◆ **Exercise prompt**:
The required output is a single number: how many lines of the material contain the string "thiết".

◆ **Records supplied**:
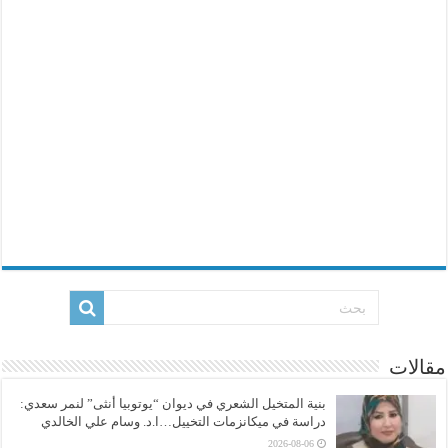
مقالات
بنية المتخيل الشعري في ديوان “يوتوبيا أنثى” لنمر سعدي:
دراسة في ميكانزمات التخييل…ا.د. وسام علي الخالدي
2026-08-06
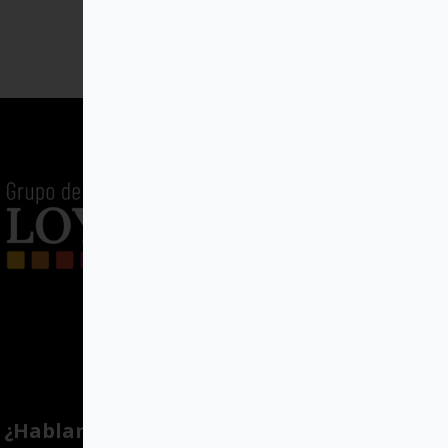
¿Hablamos?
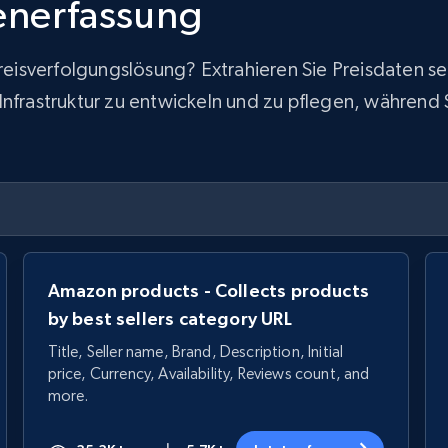
tenerfassung
 Preisverfolgungslösung? Extrahieren Sie Preisdaten
frastruktur zu entwickeln und zu pflegen, während Sie
Amazon products - Collects products
by best sellers category URL
Title, Seller name, Brand, Description, Initial
price, Currency, Availability, Reviews count, and
more.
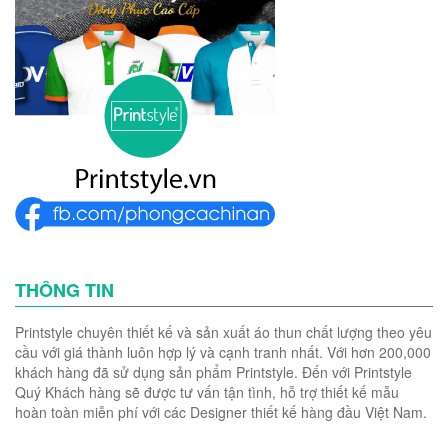
THÔNG TIN
Printstyle chuyên thiết kế và sản xuất áo thun chất lượng theo yêu
cầu với giá thành luôn hợp lý và cạnh tranh nhất. Với hơn 200,000
khách hàng đã sử dụng sản phẩm Printstyle. Đến với Printstyle
Quý Khách hàng sẽ được tư vấn tận tình, hỗ trợ thiết kế mẫu
hoàn toàn miễn phí với các Designer thiết kế hàng đầu Việt Nam.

◆ **Output for this task**:
3